Effective Context Engineering for AI Agents
Source: anthropic.com/engineering/effective-context-engineering-for-ai-agents
- Context rot is real. Model accuracy declines as context grows. Treat context as a finite resource regardless of window size.
- System prompt altitude: avoid overly rigid (hardcoded conditional logic) and overly vague. Use XML tags or Markdown headers to structure prompts. Start minimal, iterate based on failure modes.
- If engineers can't decide which tool applies, agents won't either. Overlapping tools waste tokens and cause confusion.
- Just-in-time context loading: store lightweight identifiers (file paths, queries, links) rather than full objects. Agents retrieve context dynamically during execution.
- Hybrid retrieval: combine upfront loading (CLAUDE.md at start) with autonomous exploration (grep/glob at runtime).
- Compaction: summarize conversation history before limits hit. Maximize recall first, then iterate for precision.
- Agentic memory: maintain persistent external files consulted across context resets for multi-hour task progress and architectural decisions.
- Sub-agent architecture for context efficiency: specialized agents handle focused tasks with clean windows, return condensed 1,000-2,000 token summaries.
- Anti-patterns: assuming LLMs handle long contexts efficiently, pre-loading all potential data upfront, overly aggressive compaction causing information loss.
Multi-Agent Research System
Source: anthropic.com/engineering/multi-agent-research-system
- Multi-agent (Opus lead + Sonnet subagents) outperformed single-agent Opus by 90.2% on research tasks. Parallelism reduces research time by up to 90%.
- Token economics: multi-agent uses ~15x more tokens than chat; single agents use ~4x. High-value tasks required to justify cost.

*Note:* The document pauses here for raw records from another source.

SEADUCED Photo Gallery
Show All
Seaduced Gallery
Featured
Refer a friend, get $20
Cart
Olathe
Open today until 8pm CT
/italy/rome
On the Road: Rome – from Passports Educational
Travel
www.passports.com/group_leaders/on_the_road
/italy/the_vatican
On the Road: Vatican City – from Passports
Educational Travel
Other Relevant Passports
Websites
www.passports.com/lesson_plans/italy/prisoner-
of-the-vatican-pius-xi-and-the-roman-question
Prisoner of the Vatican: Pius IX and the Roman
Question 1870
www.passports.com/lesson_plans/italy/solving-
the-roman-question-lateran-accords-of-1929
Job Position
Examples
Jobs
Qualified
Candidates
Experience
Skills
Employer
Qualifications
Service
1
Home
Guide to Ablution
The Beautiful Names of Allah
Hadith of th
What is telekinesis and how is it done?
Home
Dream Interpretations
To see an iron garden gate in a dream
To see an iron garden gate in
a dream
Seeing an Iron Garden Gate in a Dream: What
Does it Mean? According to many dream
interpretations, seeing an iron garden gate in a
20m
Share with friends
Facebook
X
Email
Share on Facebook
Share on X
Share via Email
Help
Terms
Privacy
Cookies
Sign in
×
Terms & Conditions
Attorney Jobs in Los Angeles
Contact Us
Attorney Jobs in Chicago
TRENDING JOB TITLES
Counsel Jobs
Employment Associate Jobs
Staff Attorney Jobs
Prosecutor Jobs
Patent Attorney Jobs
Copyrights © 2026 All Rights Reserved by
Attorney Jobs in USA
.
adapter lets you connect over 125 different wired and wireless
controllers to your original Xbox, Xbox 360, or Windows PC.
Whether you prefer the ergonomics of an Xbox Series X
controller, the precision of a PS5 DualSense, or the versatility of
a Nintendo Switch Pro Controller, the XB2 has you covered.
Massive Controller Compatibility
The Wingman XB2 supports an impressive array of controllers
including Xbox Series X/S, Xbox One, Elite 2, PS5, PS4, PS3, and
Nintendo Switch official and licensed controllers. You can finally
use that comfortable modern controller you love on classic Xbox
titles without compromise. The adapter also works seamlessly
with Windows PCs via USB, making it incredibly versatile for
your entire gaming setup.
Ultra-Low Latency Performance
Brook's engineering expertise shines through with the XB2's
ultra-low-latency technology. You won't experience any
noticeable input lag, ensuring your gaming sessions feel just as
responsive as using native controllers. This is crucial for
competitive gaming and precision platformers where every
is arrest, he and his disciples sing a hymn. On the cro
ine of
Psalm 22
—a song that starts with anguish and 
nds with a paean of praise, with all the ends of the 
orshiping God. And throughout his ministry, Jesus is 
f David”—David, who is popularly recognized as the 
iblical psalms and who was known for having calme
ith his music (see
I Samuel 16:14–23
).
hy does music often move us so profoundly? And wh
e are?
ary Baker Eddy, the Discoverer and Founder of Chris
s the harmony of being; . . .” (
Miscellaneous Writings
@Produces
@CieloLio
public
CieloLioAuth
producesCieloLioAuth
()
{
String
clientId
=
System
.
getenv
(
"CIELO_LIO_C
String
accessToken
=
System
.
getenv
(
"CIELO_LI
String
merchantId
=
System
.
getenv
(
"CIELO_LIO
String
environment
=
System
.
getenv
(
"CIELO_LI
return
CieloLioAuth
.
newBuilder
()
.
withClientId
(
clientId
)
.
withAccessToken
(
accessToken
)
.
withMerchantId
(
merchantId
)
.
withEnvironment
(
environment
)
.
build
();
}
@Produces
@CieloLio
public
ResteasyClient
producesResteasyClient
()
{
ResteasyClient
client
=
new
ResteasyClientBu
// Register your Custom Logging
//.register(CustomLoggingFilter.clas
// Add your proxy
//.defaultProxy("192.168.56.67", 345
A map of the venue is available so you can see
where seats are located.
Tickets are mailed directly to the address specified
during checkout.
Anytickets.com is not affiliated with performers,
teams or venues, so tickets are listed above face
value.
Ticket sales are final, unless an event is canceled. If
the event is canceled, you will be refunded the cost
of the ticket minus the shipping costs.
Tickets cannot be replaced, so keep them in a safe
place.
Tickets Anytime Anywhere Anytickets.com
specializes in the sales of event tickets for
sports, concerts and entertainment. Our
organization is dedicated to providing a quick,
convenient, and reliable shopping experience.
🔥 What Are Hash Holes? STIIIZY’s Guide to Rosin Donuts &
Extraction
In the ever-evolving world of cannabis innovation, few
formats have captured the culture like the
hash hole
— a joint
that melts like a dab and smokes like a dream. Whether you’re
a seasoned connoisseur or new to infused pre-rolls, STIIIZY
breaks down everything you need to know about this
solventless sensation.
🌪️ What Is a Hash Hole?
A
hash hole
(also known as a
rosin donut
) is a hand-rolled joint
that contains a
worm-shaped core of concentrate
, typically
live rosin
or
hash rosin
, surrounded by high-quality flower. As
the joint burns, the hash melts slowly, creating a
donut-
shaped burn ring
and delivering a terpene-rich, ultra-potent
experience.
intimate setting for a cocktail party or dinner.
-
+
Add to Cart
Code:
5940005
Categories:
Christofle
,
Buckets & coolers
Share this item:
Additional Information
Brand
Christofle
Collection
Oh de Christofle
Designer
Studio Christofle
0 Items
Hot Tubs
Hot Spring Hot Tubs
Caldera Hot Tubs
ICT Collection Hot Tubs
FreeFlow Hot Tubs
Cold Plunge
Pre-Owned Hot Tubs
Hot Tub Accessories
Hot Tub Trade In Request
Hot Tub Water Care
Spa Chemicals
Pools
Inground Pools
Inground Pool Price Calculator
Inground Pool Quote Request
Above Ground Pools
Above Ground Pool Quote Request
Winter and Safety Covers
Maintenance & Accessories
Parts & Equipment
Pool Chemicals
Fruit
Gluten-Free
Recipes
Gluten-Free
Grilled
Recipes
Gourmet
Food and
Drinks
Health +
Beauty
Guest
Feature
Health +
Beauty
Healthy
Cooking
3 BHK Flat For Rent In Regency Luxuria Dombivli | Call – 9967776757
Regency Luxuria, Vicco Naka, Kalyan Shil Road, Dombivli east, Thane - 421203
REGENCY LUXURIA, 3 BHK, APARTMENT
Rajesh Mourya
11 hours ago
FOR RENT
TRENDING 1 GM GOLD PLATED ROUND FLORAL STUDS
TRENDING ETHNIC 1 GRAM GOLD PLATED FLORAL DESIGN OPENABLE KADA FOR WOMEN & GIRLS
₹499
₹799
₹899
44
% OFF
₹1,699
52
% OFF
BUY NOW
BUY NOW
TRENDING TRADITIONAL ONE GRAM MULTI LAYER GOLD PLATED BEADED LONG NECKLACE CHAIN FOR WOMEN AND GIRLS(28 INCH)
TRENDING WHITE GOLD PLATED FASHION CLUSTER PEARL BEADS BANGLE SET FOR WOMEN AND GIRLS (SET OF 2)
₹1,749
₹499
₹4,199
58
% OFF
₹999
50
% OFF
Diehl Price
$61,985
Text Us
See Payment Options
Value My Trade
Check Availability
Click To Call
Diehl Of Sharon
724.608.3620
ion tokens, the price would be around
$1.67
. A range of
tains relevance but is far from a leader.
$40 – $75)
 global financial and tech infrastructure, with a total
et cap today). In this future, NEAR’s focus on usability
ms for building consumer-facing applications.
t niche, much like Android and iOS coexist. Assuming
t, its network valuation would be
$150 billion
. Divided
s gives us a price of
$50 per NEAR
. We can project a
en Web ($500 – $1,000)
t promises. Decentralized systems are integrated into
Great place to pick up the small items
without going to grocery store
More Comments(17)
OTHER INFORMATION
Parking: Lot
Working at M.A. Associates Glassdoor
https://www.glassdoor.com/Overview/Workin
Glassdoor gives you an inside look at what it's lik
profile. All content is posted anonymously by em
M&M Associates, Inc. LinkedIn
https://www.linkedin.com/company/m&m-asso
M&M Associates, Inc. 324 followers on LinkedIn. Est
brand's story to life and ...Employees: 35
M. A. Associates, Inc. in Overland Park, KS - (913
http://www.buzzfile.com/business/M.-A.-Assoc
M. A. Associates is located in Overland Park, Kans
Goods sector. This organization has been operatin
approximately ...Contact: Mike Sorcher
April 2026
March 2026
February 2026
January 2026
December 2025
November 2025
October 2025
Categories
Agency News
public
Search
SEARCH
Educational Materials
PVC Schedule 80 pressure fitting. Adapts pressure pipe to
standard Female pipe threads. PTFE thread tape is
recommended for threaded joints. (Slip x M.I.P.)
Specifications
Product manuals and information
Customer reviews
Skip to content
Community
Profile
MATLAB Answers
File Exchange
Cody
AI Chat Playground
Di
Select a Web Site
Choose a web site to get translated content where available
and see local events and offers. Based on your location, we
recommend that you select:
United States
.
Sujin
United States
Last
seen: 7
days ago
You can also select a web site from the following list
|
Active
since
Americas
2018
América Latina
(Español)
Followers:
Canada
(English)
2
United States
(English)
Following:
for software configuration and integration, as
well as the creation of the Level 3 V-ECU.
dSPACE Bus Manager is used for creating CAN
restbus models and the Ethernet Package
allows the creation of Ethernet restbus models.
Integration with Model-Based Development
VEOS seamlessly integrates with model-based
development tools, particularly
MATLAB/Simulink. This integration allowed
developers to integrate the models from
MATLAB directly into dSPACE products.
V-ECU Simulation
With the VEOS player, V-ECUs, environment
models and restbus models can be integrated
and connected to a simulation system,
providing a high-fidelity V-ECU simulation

- Think like your agents: build simulations with exact prompts and tools to observe failure modes step-by-step.
- Teach delegation: give subagents clear objectives, output formats, tool guidance, and task boundaries. Vague instructions cause duplicate work and missed information.
- Scale effort to complexity: simple fact-finding uses 1 agent with 3-10 calls; complex research uses 10+ subagents.
- Start wide, then narrow: begin with broad queries, evaluate, progressively narrow. Mirrors expert human research.
- Parallel execution targets: 3-5 subagents in parallel, 3+ parallel tool calls per subagent.
- Anti-patterns: spawning excessive subagents for simple queries, overly verbose search queries, pursuing nonexistent information indefinitely.
Measuring Agent Autonomy
Source: anthropic.com/research/measuring-agent-autonomy
- Claude Code's longest sessions nearly doubled from under 25 minutes to over 45 minutes between October 2025 and January 2026.
- Deployment overhang: METR estimates Claude can handle 5-hour tasks at 50% success. Actual median session is 45 seconds. Users underutilize the model's capability.
- New users auto-approve ~20% of the time; experienced users reach 40%+. But experienced users also interrupt more often (5% to 9% of turns), shifting from approving everything to strategic monitoring and intervention.
- Agents self-limit more than users do: agents ask for clarification more than twice as often on complex tasks compared to human interruptions.
- Mandating exhaustive pre-approval workflows is counterproductive. Experienced users develop better instincts through monitoring.
- 80% of tool calls have safeguards; 73% involve human oversight; only 0.8% are irreversible actions.